▸ **抽出資料**:
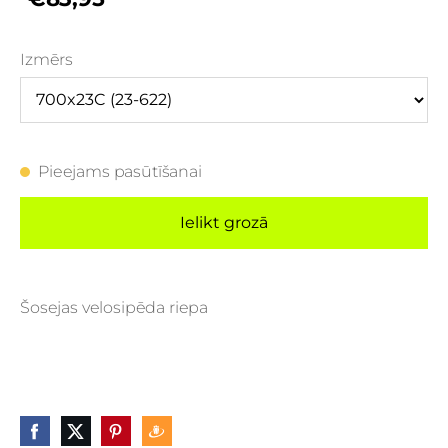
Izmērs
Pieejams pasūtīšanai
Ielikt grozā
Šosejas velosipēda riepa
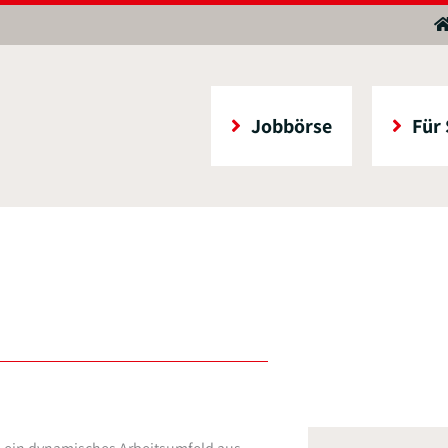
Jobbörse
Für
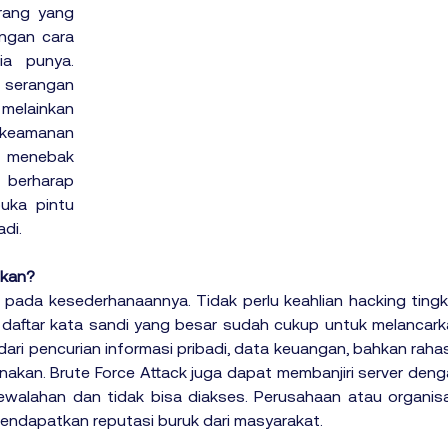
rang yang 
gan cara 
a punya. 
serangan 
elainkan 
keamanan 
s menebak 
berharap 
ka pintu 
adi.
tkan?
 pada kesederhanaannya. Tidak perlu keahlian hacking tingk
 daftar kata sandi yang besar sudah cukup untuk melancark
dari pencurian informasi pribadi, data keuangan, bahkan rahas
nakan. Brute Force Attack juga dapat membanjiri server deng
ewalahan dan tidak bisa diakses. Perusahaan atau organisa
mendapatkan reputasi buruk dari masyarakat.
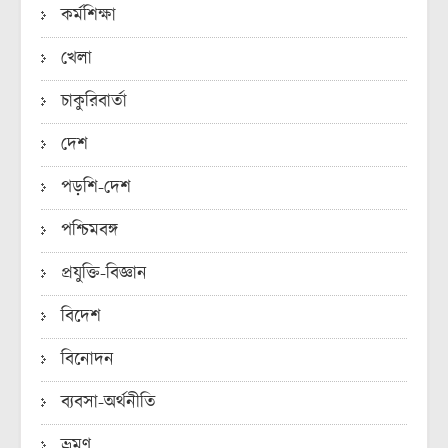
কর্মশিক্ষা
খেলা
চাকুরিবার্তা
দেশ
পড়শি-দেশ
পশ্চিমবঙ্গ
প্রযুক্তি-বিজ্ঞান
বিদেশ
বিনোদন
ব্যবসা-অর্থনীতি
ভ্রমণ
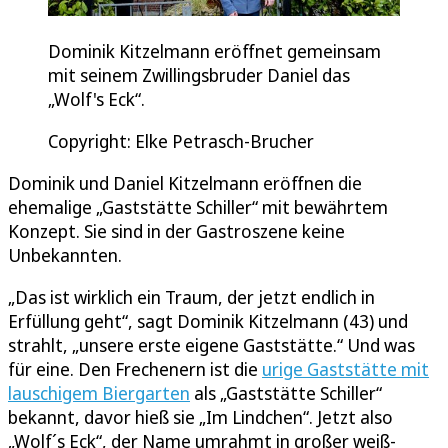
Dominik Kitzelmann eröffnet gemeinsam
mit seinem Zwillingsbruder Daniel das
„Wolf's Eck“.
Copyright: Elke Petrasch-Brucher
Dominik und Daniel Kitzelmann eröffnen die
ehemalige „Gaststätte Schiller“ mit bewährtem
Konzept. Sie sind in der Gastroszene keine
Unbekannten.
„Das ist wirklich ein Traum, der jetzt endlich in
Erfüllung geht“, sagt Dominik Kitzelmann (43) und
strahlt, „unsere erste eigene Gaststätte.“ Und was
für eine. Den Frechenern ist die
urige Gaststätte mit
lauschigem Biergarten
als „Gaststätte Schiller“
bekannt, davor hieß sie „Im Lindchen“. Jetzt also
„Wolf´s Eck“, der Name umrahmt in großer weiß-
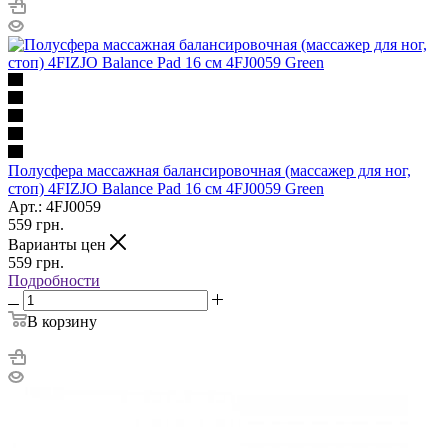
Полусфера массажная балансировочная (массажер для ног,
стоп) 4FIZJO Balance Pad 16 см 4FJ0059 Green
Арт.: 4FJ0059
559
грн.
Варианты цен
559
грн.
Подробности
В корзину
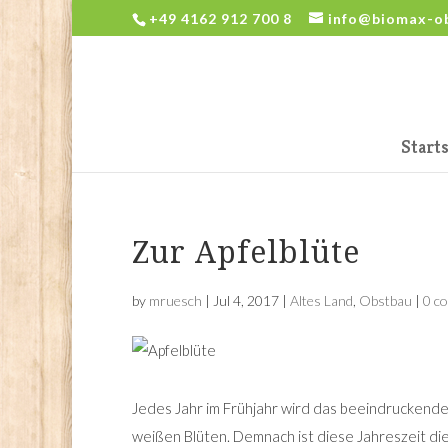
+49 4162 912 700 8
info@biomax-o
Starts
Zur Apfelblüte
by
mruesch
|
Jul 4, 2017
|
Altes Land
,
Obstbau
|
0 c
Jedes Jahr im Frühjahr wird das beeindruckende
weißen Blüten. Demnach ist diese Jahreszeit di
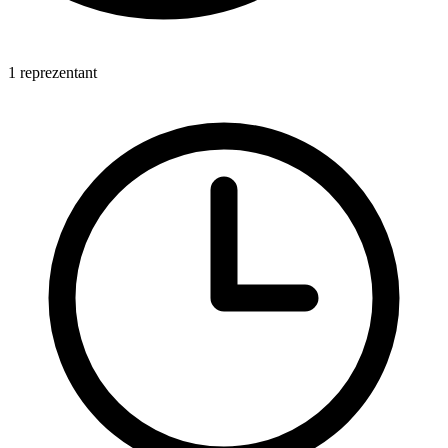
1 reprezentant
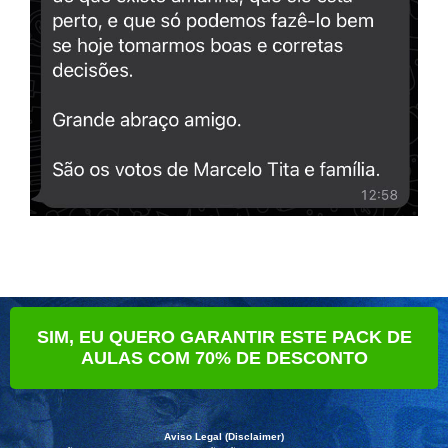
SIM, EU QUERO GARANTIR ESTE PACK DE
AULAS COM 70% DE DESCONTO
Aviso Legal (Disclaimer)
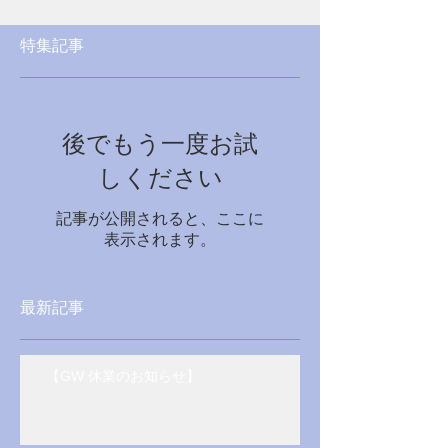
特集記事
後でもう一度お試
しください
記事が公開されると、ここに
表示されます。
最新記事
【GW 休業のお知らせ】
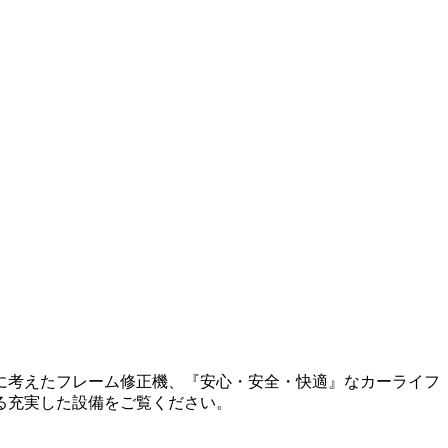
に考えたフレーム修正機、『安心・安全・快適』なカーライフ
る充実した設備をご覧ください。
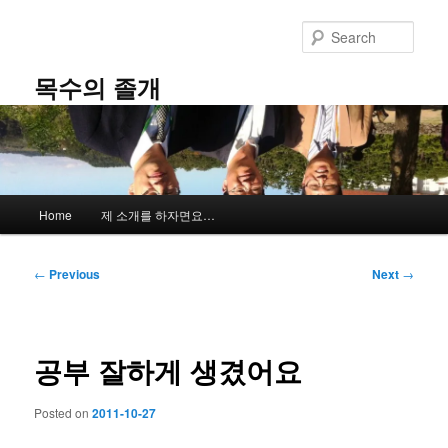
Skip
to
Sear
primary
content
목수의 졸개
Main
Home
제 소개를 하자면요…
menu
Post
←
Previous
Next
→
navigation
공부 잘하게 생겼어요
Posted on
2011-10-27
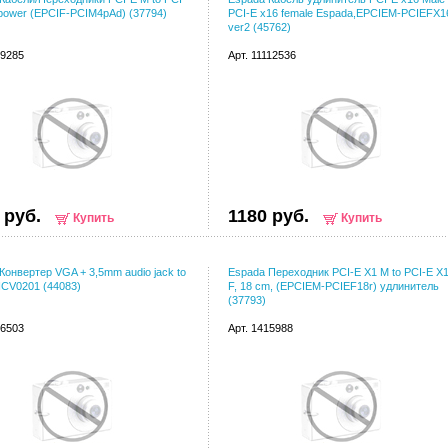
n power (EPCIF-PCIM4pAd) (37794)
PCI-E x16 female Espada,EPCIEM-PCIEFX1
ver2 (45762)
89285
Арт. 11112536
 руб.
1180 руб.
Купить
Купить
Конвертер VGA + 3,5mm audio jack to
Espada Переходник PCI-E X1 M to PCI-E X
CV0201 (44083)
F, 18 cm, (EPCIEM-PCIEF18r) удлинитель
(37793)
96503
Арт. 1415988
==
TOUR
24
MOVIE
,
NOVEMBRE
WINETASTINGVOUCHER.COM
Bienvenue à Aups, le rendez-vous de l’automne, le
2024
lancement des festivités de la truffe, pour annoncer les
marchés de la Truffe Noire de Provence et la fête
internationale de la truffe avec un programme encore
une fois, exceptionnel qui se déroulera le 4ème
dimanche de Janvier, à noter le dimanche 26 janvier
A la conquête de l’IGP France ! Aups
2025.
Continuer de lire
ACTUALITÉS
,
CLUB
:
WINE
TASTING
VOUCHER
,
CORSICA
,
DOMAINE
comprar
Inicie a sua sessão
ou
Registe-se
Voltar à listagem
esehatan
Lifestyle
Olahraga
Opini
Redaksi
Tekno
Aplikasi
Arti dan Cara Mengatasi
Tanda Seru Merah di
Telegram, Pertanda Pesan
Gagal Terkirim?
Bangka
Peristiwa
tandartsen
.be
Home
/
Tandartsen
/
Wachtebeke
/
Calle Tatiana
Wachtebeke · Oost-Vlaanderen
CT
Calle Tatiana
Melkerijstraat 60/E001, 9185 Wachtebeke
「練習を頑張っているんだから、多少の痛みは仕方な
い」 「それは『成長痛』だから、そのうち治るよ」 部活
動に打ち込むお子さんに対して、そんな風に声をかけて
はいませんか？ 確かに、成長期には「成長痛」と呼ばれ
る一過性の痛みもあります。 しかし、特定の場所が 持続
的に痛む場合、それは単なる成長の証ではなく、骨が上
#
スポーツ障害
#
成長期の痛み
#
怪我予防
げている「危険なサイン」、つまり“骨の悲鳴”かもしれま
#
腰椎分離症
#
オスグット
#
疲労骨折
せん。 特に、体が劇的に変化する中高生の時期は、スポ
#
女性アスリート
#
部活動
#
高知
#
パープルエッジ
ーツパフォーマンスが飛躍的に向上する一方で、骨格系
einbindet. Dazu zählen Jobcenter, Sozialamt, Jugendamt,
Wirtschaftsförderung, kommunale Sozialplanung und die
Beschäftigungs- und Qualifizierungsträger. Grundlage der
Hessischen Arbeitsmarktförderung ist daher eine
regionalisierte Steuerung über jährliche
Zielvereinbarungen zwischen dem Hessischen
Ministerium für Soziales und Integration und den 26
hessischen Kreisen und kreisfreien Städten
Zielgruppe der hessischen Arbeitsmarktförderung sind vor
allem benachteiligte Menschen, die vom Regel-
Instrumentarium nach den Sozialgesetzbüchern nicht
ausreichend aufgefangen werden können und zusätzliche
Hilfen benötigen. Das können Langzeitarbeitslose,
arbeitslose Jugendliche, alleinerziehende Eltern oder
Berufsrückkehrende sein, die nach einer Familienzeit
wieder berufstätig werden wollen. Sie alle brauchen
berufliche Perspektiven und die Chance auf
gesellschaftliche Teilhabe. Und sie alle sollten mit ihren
---
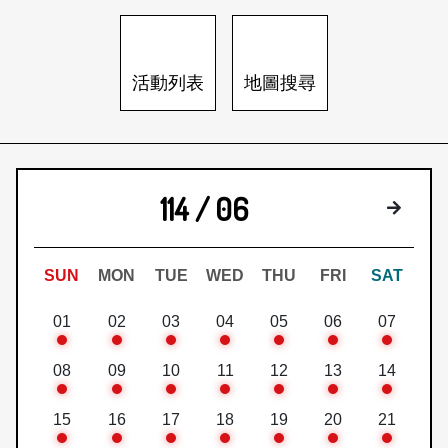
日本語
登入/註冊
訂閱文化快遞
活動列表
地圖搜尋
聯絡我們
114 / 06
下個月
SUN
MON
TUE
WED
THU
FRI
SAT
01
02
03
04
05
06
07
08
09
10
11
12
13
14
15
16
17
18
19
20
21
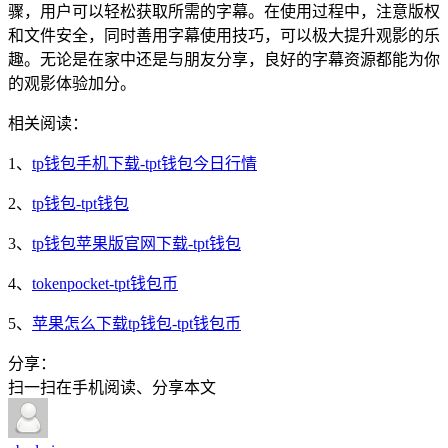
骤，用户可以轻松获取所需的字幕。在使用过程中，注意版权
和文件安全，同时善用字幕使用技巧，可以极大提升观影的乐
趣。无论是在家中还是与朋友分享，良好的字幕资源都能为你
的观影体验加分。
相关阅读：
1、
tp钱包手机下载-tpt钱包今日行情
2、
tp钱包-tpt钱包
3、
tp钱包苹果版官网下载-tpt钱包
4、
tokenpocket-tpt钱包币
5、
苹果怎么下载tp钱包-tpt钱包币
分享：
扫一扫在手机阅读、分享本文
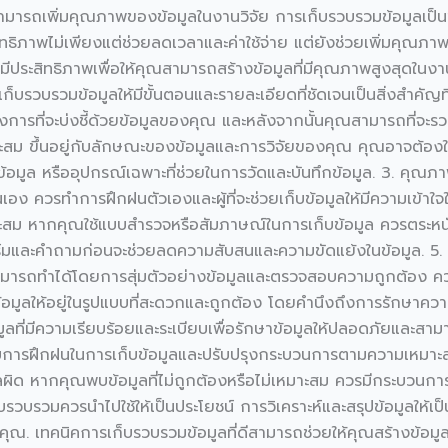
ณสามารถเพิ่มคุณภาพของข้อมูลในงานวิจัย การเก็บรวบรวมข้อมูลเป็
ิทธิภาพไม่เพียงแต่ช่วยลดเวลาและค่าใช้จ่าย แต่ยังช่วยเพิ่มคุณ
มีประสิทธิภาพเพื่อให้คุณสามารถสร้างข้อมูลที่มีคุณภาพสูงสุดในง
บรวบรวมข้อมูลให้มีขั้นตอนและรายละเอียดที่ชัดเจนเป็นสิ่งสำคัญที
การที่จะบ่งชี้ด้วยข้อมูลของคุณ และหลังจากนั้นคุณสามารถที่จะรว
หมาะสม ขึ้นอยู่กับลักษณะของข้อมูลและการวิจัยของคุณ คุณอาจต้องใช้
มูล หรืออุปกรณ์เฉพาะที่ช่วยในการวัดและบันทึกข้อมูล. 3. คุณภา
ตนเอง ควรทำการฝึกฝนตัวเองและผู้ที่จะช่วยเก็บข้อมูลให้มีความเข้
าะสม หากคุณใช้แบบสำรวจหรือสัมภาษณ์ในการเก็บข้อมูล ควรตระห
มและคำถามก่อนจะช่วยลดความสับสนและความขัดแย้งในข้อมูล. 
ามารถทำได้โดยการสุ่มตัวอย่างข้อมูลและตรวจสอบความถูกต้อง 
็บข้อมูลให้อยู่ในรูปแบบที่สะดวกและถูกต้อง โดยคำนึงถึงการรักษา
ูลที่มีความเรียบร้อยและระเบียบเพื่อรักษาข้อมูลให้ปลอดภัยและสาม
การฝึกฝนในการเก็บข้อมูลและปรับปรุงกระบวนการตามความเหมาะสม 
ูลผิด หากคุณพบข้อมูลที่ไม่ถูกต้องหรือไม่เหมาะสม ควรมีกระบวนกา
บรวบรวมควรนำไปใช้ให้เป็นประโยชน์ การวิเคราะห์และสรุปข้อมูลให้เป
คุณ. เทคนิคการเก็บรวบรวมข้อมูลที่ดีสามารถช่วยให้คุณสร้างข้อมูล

▸ **取り組む課題**: 上のリストのうち、「Dominik Kitzelmann eröffnet gemeinsam」を含む行から「Арт. 1415988」を含む行まで、両端の行も含めて一字一句そのまま書き写してもらえますか？画像は解答に入れないでください。

▸ **解答例**:
Dominik Kitzelmann eröffnet gemeinsam
mit seinem Zwillingsbruder Daniel das
„Wolf's Eck“.
Copyright: Elke Petrasch-Brucher
Dominik und Daniel Kitzelmann eröffnen die
ehemalige „Gaststätte Schiller“ mit bewährtem
Konzept. Sie sind in der Gastroszene keine
Unbekannten.
„Das ist wirklich ein Traum, der jetzt endlich in
Erfüllung geht“, sagt Dominik Kitzelmann (43) und
strahlt, „unsere erste eigene Gaststätte.“ Und was
für eine. Den Frechenern ist die
urige Gaststätte mit
lauschigem Biergarten
als „Gaststätte Schiller“
bekannt, davor hieß sie „Im Lindchen“. Jetzt also
„Wolf´s Eck“, der Name umrahmt in großer weiß-
Полусфера массажная балансировочная (массажер для ног,
стоп) 4FIZJO Balance Pad 16 см 4FJ0059 Green
Арт.: 4FJ0059
559
грн.
Варианты цен
559
грн.
Подробности
В корзину
+49 4162 912 700 8
info@biomax-o
Starts
Zur Apfelblüte
by
mruesch
|
Jul 4, 2017
|
Altes Land
,
Obstbau
|
0 c
Jedes Jahr im Frühjahr wird das beeindruckende
weißen Blüten. Demnach ist diese Jahreszeit di
1 reprezentant
SIM, EU QUERO GARANTIR ESTE PACK DE
AULAS COM 70% DE DESCONTO
Aviso Legal (Disclaimer)
特集記事
後でもう一度お試
しください
記事が公開されると、ここに
表示されます。
最新記事
【GW 休業のお知らせ】
に考えたフレーム修正機、『安心・安全・快適』なカーライフ
る充実した設備をご覧ください。
Skip
to
Sear
primary
content
목수의 졸개
Main
Home
제 소개를 하자면요…
menu
Post
←
Previous
Next
→
navigation
공부 잘하게 생겼어요
Posted on
2011-10-27
n power (EPCIF-PCIM4pAd) (37794)
PCI-E x16 female Espada,EPCIEM-PCIEFX1
ver2 (45762)
89285
Арт. 11112536
 руб.
1180 руб.
Купить
Купить
Конвертер VGA + 3,5mm audio jack to
Espada Переходник PCI-E X1 M to PCI-E X
CV0201 (44083)
F, 18 cm, (EPCIEM-PCIEF18r) удлинитель
(37793)
96503
Арт. 1415988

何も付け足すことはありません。